INDUSTRIAL APPLICABILITY

[0136] The present invention is applicable to audio signal encoding and decoding.

Claims

1. A method of processing an audio signal, comprising:

receiving a downmix signal including at least one object, preset information to render the downmix signal and preset attribute information indicating attribute of the preset information;

rendering the downmix signal by applying the preset information to all data regions of the downmix signal, if the preset information is included in a configuration information region based on the preset attribute information; and

rendering the downmix signal by applying the preset information to one corresponding data region of the downmix signal, if the preset information is included in a data region based on the preset attribute information,

wherein the preset information is obtained based on preset number information indicating a number of the preset information and output channel information indicating a number of output channel of the rendered downmix signal.

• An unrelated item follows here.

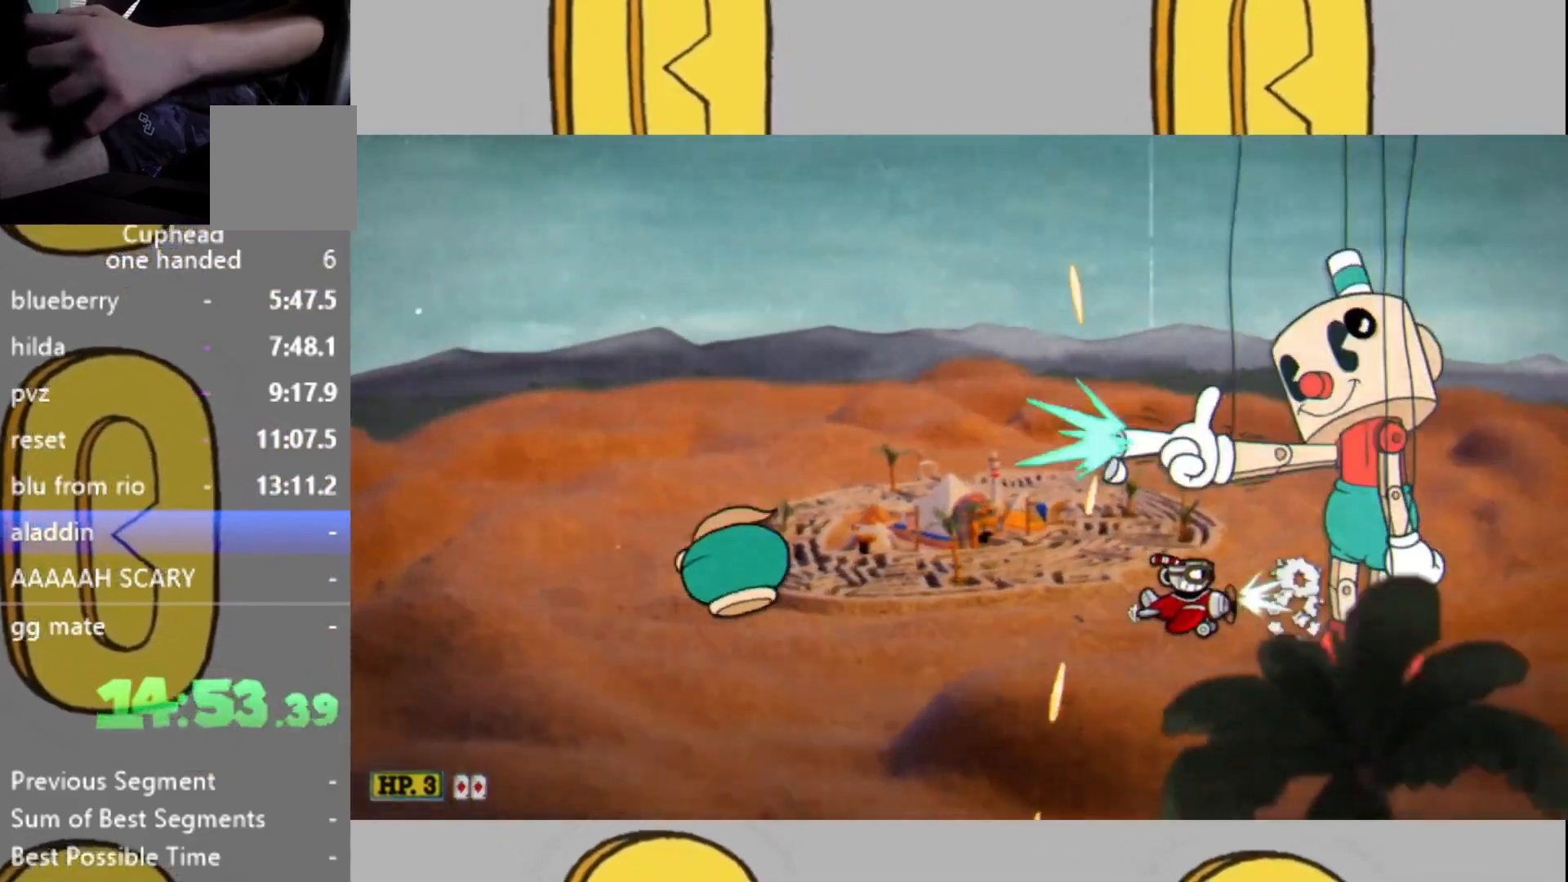
{"buttons": ["L2"], "left_stick": "center", "right_stick": "center", "events": []}
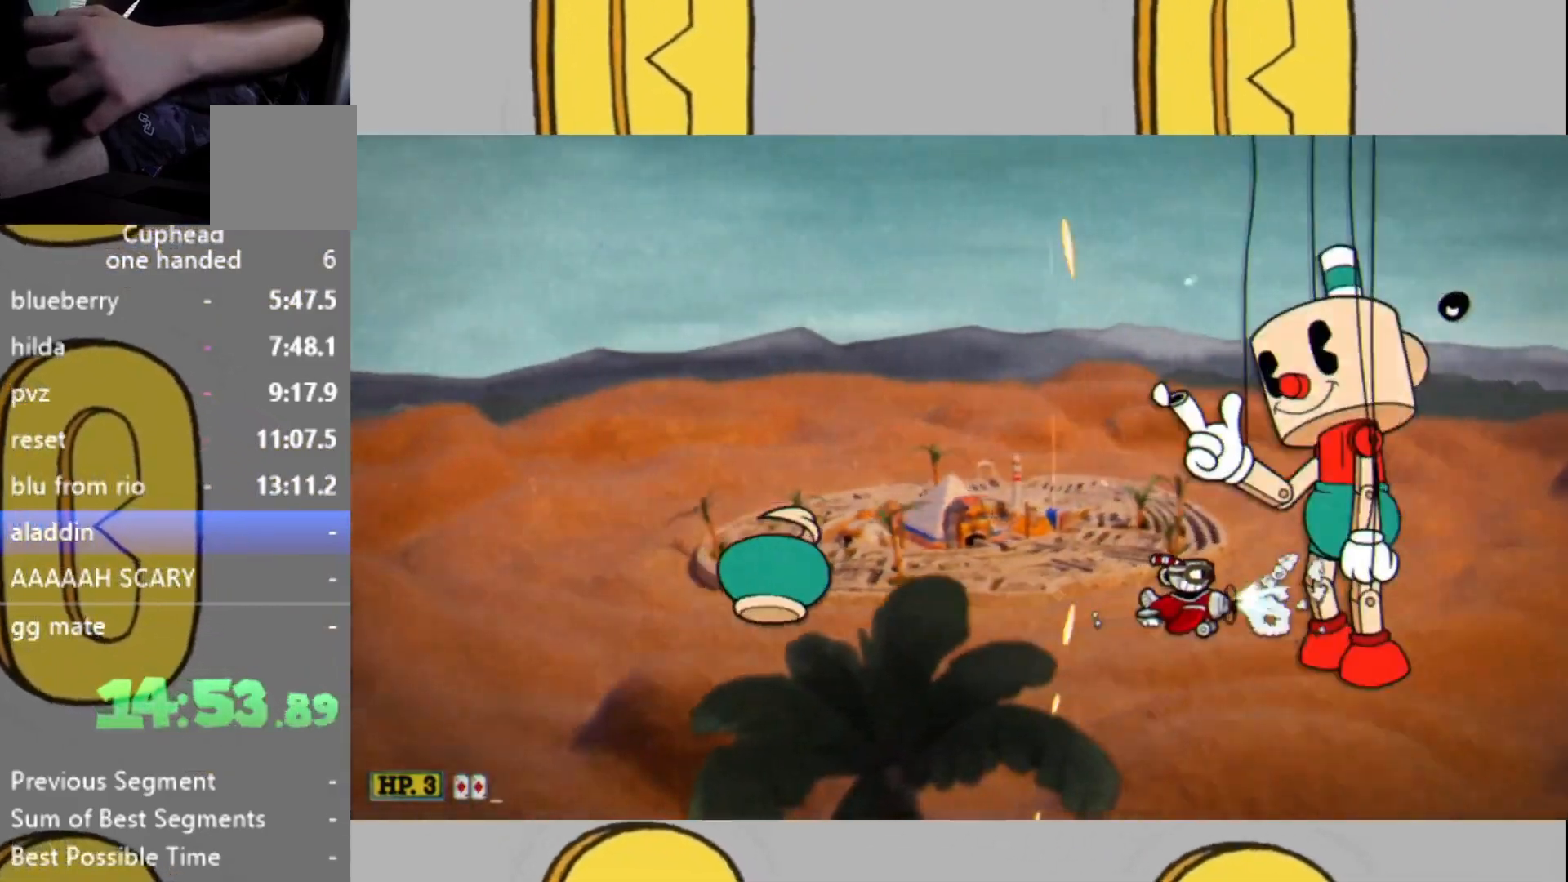
{"buttons": ["L2"], "left_stick": "up-left", "right_stick": "center", "events": [[133, "left_stick", "left"], [267, "left_stick", "up-left"]]}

2. The method of claim 1, wherein the preset information is preset matrix based on a number of the object and a number of the output channel.

3. The method of claim 1, wherein the preset information comprises mono preset information, stereo preset information and multi-channel preset information.

4. The method of claim 1, wherein the rendering the downmix signal further comprises to control output level of the object by using the preset information.

5. The method of claim 1, wherein the preset attribute information indicates that the preset information is dynamic or static.

6. The method of claim 1, wherein the preset information is included in an extension region of the configuration information region or an extension region of the data region.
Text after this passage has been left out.